Dari pemetaan sederhana ini,
dapat disimpulkan siapa pun kandidat capres yang disokong oleh Gita
Wirjawan, Lippo Group dan Pemerintahan (Status Quo), berasal dari
kelompok yang sama, Komisi Trilateral.
Jusuf Kalla memang memiliki
kedekatan hubungan dengan keluarga Wanandi, baik di dalam Partai Golkar
maupun bisnis. Jusuf Wanandi merupakan pendiri CSIS yang juga mantan
anggota Partai Golkar. Tapi informasi dari seorang rekan anggota
Freemasonry sekaligus Rosicrucian mengatakan, Jusuf Kalla tidak masuk
dalam Komisi Trilateral.
Menurut rekan tersebut, Jusuf
Kalla memang sudah lama mengincar masuk dalam Komisi Trilateral, tapi
belum diundang. Keluarga Wanandi belum mengundang Jusuf Kalla masuk ke
dalam Trilateral.
Oleh karenanya, Jusuf Kalla dan
kelompok Makassar menggawangi pembentukan CAPDI. CAPDI adalah kependekan
dari Centrist Asia Pacific Democrats International. Berdiri pada tahun
2006, dengan Jusuf Kalla sebagai Ketua yang berlanjut pada periode kedua
dan ketiga (hingga saat ini).
Anggota CAPDI merupakan tokoh
dan pemimpin politik yang dominan berasal dari kawasan Asia. Namun
anggota CAPDI juga ada dari AS dan Eropa. CAPDI tak lebih dari tiruan
Komisi Trilateral versi Jusuf Kalla yang gagal masuk Trilateral.

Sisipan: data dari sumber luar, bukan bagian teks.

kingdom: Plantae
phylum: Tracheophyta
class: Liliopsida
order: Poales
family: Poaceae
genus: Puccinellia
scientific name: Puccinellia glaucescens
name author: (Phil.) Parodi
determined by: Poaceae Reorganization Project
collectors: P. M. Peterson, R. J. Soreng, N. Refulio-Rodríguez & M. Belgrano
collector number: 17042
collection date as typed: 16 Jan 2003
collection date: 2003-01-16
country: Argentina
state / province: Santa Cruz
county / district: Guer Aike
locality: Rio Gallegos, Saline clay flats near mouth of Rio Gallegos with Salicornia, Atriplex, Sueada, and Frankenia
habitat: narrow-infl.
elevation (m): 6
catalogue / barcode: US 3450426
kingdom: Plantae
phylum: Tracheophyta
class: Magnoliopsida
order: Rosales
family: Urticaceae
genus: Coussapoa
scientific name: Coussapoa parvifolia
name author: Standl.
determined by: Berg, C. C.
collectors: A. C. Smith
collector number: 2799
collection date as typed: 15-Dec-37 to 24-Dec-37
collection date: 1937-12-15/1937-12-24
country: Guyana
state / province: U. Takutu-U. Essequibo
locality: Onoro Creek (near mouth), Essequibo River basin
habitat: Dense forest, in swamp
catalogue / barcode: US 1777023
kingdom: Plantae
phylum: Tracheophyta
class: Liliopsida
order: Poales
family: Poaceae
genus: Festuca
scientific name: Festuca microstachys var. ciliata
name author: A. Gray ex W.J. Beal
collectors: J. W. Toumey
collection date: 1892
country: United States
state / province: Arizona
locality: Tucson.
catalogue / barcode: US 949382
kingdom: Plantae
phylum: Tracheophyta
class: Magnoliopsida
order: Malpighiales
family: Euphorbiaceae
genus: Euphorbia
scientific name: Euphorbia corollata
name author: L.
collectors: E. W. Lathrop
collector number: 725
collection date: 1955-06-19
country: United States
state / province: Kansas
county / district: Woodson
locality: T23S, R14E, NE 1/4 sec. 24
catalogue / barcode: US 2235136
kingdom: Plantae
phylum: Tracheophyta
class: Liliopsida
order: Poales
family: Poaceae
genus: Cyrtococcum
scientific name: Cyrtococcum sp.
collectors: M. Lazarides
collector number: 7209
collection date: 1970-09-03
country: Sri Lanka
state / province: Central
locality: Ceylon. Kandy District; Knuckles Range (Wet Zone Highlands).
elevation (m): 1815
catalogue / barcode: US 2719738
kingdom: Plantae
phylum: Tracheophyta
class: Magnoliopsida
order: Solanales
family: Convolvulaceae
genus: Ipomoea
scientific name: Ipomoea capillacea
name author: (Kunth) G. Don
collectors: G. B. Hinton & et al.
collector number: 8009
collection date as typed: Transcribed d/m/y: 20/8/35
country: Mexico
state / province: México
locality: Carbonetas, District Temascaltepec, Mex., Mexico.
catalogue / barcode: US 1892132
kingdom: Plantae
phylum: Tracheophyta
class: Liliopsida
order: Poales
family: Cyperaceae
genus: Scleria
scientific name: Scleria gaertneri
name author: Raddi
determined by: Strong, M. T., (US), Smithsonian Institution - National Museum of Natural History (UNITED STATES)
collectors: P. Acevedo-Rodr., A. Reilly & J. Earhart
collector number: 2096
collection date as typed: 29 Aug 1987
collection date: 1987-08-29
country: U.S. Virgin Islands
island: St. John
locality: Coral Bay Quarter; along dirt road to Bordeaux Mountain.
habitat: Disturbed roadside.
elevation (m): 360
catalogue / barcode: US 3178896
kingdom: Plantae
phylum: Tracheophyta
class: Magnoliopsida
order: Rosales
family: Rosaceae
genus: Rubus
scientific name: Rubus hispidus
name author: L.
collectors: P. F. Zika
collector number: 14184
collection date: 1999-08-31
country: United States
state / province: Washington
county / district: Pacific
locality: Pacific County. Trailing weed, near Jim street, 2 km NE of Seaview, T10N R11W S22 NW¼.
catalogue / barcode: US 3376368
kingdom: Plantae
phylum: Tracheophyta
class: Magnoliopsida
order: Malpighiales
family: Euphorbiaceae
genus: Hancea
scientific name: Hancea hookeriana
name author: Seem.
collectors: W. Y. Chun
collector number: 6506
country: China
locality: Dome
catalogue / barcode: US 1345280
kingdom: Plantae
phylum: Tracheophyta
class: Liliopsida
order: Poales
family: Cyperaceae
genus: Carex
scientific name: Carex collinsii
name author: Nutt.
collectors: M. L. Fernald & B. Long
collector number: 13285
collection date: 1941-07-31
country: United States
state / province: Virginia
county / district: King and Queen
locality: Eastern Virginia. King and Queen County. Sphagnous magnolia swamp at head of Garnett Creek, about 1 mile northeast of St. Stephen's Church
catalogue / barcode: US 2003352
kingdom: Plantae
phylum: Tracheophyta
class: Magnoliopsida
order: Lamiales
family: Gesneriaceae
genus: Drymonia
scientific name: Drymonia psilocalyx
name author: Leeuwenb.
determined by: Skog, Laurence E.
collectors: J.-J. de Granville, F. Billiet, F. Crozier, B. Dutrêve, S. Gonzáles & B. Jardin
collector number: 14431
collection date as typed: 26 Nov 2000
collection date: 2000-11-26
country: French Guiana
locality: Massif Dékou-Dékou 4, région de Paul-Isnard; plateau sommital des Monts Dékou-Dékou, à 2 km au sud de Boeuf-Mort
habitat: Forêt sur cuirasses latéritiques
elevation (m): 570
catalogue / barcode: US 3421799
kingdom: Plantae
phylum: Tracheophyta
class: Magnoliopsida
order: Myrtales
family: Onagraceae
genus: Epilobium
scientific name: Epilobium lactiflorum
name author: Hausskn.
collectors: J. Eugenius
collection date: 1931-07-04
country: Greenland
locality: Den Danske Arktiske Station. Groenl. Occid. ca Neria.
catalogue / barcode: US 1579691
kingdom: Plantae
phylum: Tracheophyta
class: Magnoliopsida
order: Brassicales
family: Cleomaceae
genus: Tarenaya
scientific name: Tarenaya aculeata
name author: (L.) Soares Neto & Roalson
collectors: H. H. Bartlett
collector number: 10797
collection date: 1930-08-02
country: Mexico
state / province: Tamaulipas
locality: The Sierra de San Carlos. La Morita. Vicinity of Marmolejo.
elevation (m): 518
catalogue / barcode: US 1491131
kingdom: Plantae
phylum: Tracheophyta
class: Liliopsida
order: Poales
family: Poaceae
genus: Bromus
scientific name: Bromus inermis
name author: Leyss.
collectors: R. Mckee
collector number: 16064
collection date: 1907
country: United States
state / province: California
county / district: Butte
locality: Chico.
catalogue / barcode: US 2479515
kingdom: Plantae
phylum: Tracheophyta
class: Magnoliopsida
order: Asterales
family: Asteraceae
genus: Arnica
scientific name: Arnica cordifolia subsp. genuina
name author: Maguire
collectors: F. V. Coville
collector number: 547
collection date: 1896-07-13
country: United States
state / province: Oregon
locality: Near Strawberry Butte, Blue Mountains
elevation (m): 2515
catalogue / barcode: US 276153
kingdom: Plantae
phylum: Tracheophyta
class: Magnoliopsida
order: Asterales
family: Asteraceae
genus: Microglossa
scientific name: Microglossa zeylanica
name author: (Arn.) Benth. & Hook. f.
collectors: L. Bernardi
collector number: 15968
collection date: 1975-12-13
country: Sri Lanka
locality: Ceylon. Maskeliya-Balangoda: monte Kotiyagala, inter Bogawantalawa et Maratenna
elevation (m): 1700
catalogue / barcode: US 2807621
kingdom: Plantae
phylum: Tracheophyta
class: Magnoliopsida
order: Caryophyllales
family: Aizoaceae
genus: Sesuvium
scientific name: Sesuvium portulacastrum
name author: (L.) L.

Bagi Jusuf Kalla, kesuksesan
‘mendamaikan’ konflik Aceh merupakan modal untuk membangun jaringan
internasional. Apabila Trilateral tak kunjung mengundang dirinya masuk,
bisa dirikan organisasi sendiri. Portofolio Jusuf Kalla ‘mendamaikan’
Aceh tentu bisa diolah untuk mengangkat nama sebagai tokoh perdamaian di
Indonesia.
Pada 15 Agustus 2005, Gerakan
Aceh Merdeka (GAM) menandatangani ‘perjanjian damai’ dengan Indonesia di
Helsinki, Finlandia. Lalu pada 26 Januari 2006, CAPDI berdiri dan
mengangkat Jusuf Kalla sebagai Ketua CAPDI. Jusuf Kalla memimpin CAPDI
hingga saat ini. Pada konferensi ketiga 21 Mei 2013, CAPDI kembali
mengangkat Jusuf Kalla untuk ketiga kalinya.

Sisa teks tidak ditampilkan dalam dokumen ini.